Они садятся на кухне. Альма бодро шурует кашу в рот большими ложками. Телевизор бормочет новости о нарастании напряженности, нападениях на фермы, беспорядках на подступах к Центральной городской больнице.
– Вот взять моего мужа, например, – ни с того ни с сего начинает Альма, обращаясь не то чтобы к Феко, скорее ко всей кухне в целом. – Его страстью всегда были камни. Камни и в них всякие мертвые кости. Вечно ездил, как он называл это, воровать трупы из могил. А моей страстью… даже и не знаю. Домá, может быть. Я была агентом по недвижимости задолго до того, как в этот бизнес хлынули женщины.
Феко кладет ладонь себе на макушку.
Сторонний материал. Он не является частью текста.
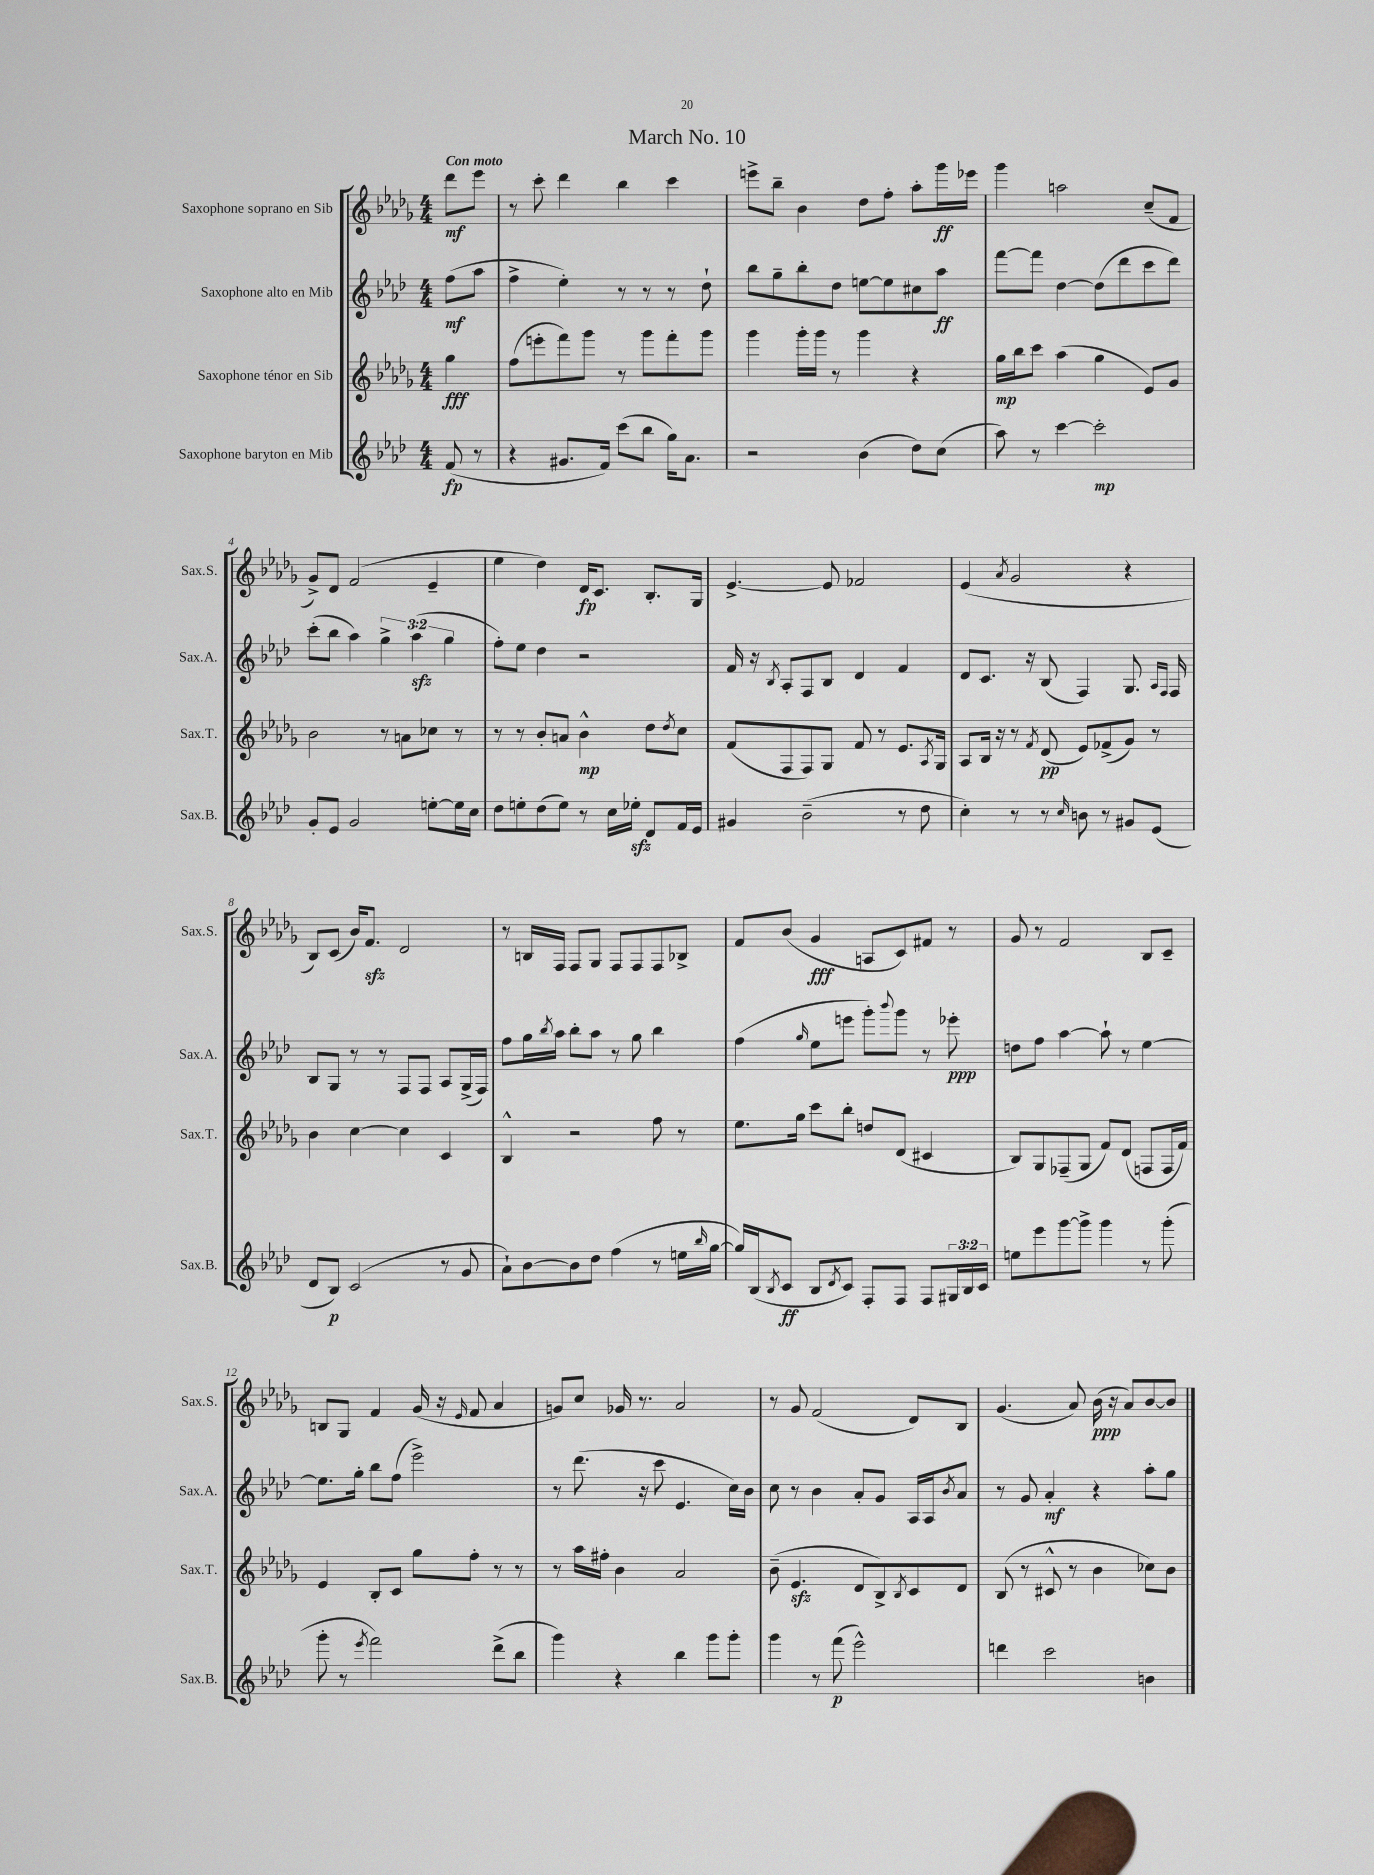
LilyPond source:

\header { title = "March No. 10" }
<<
\new StaffGroup <<
\new Staff = "s0" \with { instrumentName = "Saxophone soprano en Sib" shortInstrumentName = "Sax.S." } {
    \clef treble \key des \major \numericTimeSignature \time 4/4 \partial 4 \tempo "Con moto"
    des'''8\mf ees'''8 |
    r8 c'''8-. des'''4 bes''4 c'''4 |
    e'''8-> bes''8-- bes'4 des''8 f''8-. aes''8-. ges'''16\ff ees'''16 |
    ges'''4 a''2 c''8--( f'8 |
    ges'8->) des'8 f'2( ees'4-- |
    ees''4 des''4) des'16\fp c'8. bes8.-. ges16 |
    ees'4.~-> ees'8 fes'2 |
    ees'4( \acciaccatura { aes'8 } ges'2 r4 |
    bes8) c'8( bes'16) f'8.\sfz des'2 |
    r8 b16 f16 f8 ges8 f8 f8 f8 bes8-> |
    f'8 bes'8( ges'4\fff a8 c'8) fis'8 r8 |
    ges'8 r8 f'2 bes8 c'8-- |
    b8 ges8 f'4 ges'16( r16 \grace { ees'16 } f'8 aes'4 |
    g'8) c''8 ges'16 r8. aes'2 |
    r8 ges'8 f'2( des'8) bes8 |
    ges'4.( aes'8) bes'16\ppp( r16 aes'8) bes'8~ bes'8 \bar "|." |
}
\new Staff = "s1" \with { instrumentName = "Saxophone alto en Mib" shortInstrumentName = "Sax.A." } {
    \clef treble \key aes \major \numericTimeSignature \time 4/4 \override Staff.TupletNumber.text = #tuplet-number::calc-fraction-text \partial 4
    f''8\mf( aes''8 |
    f''4-> ees''4-.) r8 r8 r8 des''8-! |
    bes''8 g''8-- bes''8-. des''8 e''8~ e''8 cis''8 aes''8\ff |
    f'''8~ f'''8 des''4~ des''8( des'''8 c'''8 des'''8) |
    c'''8-.( bes''8 aes''4) \tuplet 3/2 { g''4-> aes''4\sfz( g''4 } |
    f''8-.) ees''8 des''4 r2 |
    f'16 r16 \acciaccatura { bes8 } aes8-. f8 bes8 des'4 f'4 |
    des'8 c'8. r16 bes8( f4) g8. \grace { aes16 f16 } f16 |
    bes8 g8 r8 r8 f8 f8 aes8 g16->( f16) |
    f''8 g''16 \acciaccatura { bes''8 } aes''16 bes''8-. aes''8 r8 g''8 bes''4 |
    f''4( \grace { g''16 } ees''8 e'''8 g'''8-.) \appoggiatura { bes'''8 } g'''8 r8 ees'''8-.\ppp |
    d''8 f''8 aes''4~ aes''8-! r8 ees''4~ |
    ees''8. g''16-. bes''8 f''8( ees'''2->) |
    r8 des'''8.( r16 c'''8 ees'4. c''16) bes'16 |
    c''8 r8 bes'4 aes'8-. g'8 aes16 aes16 \acciaccatura { bes'8 } aes'8 |
    r8 g'8 aes'4-.\mf r4 aes''8-. g''8 \bar "|." |
}
\new Staff = "s2" \with { instrumentName = "Saxophone ténor en Sib" shortInstrumentName = "Sax.T." } {
    \clef treble \key des \major \numericTimeSignature \time 4/4 \partial 4
    ges''4\fff |
    f''8( e'''8-. f'''8) ges'''8 r8 ges'''8 f'''8-. ges'''8 |
    ges'''4 ges'''16-. ges'''16 r8 ges'''4 r4 |
    ges''16\mp bes''16 c'''8 aes''4( ges''4 ees'8) ges'8 |
    bes'2 r8 a'8 ces''8 r8 |
    r8 r8 bes'8-. a'8 bes'4-^\mp des''8 \acciaccatura { des''8 } c''8 |
    f'8( f8 f8) ges8 f'8 r8 ees'8. \acciaccatura { aes8 } ges16 |
    aes8 bes16 r16 r8 \acciaccatura { f'8 } des'8\pp( ees'8) fes'8->( ges'8) r8 |
    bes'4 c''4~ c''4 c'4 |
    bes4-^ r2 f''8 r8 |
    ees''8. ges''16 c'''8 bes''8-. d''8 des'8( cis'4 |
    bes8) ges8 fes8--( ges8 f'8) des'8( f8 f16 f'16) |
    ees'4 bes8-. c'8 ges''8 f''8-. r8 r8 |
    r8 aes''16 fis''16-. bes'4 aes'2 |
    bes'8--( ees'4.\sfz des'8 bes8->) \acciaccatura { bes8 } c'8 des'8 |
    bes8( r8 cis'8-^ r8 bes'4 ces''8) bes'8 \bar "|." |
}
\new Staff = "s3" \with { instrumentName = "Saxophone baryton en Mib" shortInstrumentName = "Sax.B." } {
    \clef treble \key aes \major \numericTimeSignature \time 4/4 \override Staff.TupletNumber.text = #tuplet-number::calc-fraction-text \partial 4
    f'8\fp( r8 |
    r4 gis'8. f'16) c'''8( bes''8 g''16) aes'8. |
    r2 bes'4( des''8) c''8( |
    aes''8) r8 c'''4~ c'''2-.\mp |
    g'8-. ees'8 g'2 e''8~-. e''16 c''16 |
    des''8 e''8-. des''8( e''8) r8 c''16 ees''16-.\sfz des'8 f'16 ees'16 |
    gis'4 bes'2--( r8 des''8 |
    c''4-.) r8 r8 \grace { c''16 } b'8 r8 gis'8 ees'8( |
    des'8 bes8\p) c'2( r8 g'8 |
    aes'8-!) bes'8~ bes'8 des''8 f''4( r8 e''16 \grace { bes''16 } g''16~ |
    g''16) bes16( \acciaccatura { bes8 } c'8\ff bes8 \acciaccatura { des'8 } c'8) f8-. f8 f8 \tuplet 3/2 { gis16 bes16 c'16 } |
    e''8 ees'''8 g'''8~ g'''8-> g'''4 r8 g'''8-.( |
    g'''8-. r8 \acciaccatura { ees'''8 } f'''2) des'''8->( bes''8 |
    g'''4) r4 bes''4 g'''8 g'''8-. |
    g'''4 r8 f'''8\p( ees'''2-^) |
    d'''4 c'''2 b'4 \bar "|." |
}
>>
>>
Если не обращать внимания на некоторую нетвердость тона, голос у старухи звучит так, что можно подумать, будто Альма помолодела лет на десять. Телевизор продолжает бубнеж. Окна веранды все плотнее обступает туман.
– Бывали разные времена. То я бывала счастлива, то нет, – продолжает Альма. – Это как у всех. Говорить про кого-то, что он счастливый или что он несчастный, просто глупо. Мы ведь тысячу раз меняемся каждый час.
Высказавшись, она смотрит на Феко, хотя и не совсем на него. Смотрит так, будто за его левым плечом плавает призрак. По саду растекается туман. Деревья понемногу исчезают. Пропадают шезлонги.
– Ты согласен со мной? – (Феко зажмуривает глаза, снова их открывает.) – Ты счастлив?
– Кто, я? Я, миссис Альма?
– Тебе надо завести семью.
– Так у меня есть семья. Помните? У меня мальчик, сын. Ему сейчас пять лет.
– Пять лет, – повторяет Альма.
– Его зовут Темба.
– Понятно. – Она втыкает в остатки овсяной каши ложку и смотрит, как она медленно заваливается черенком на край тарелки. – Ну-ка, пойдем.
Феко поднимается за ней по лестнице в гостевую спальню. В течение целой минуты она стоит с ним рядом, и оба смотрят на ее стену, увешанную бумажками и картриджами. В полуприседе старуха сдвигается то туда, то сюда вдоль стены. Беззвучно шевелит губами. Напротив Феко к стене пришпилена открытка, на которой маленький островок окружен бирюзовым морем. Два года назад Альма трудилась над этой стеной каждый день – клеила, что-то куда-то перемещала, вдумывалась. Сколько раз Феко носил ей сюда обед?
Протянув руку, она трогает уголок фотографии Гарольда.
– Иногда, – говорит она, – у меня бывают проблемы с памятью.
Позади нее за окном туман, все гуще и гуще. Неба не видно. Соседских крыш нет. Сада нет. Сплошное белое молоко.
– Я знаю, миссис Альма, – отвечает Феко.
Люминесцентные фонари
Уже полдесятого вечера, а среди десятка тысяч беспорядочно натыканных лачуг квартала Сайт-Си все свищет, не унимается ветер. Едва успев переступить порог, уже по одному тому, как мисс Аманда, закусив губу, на него смотрит, Феко понимает, что Темба заболел. С полуметровой дистанции чувствует, каким жаром пышет тело мальчика.
– Ягненочек ты мой, – шепчет Феко.
Очередь в круглосуточную поликлинику стоит уже такая, длинней которой Феко не видел в жизни. Матери с детьми сидят на ящиках из-под лука или дремлют, лежа на расстеленных одеялах. За их спинами во всю стену фреска, на ней Христос простирает сверхъестественно длинные руки, каждая со сдвоенный автобус. Мимо вдоль дороги катятся вихри из сухих листьев и пластиковых пакетов.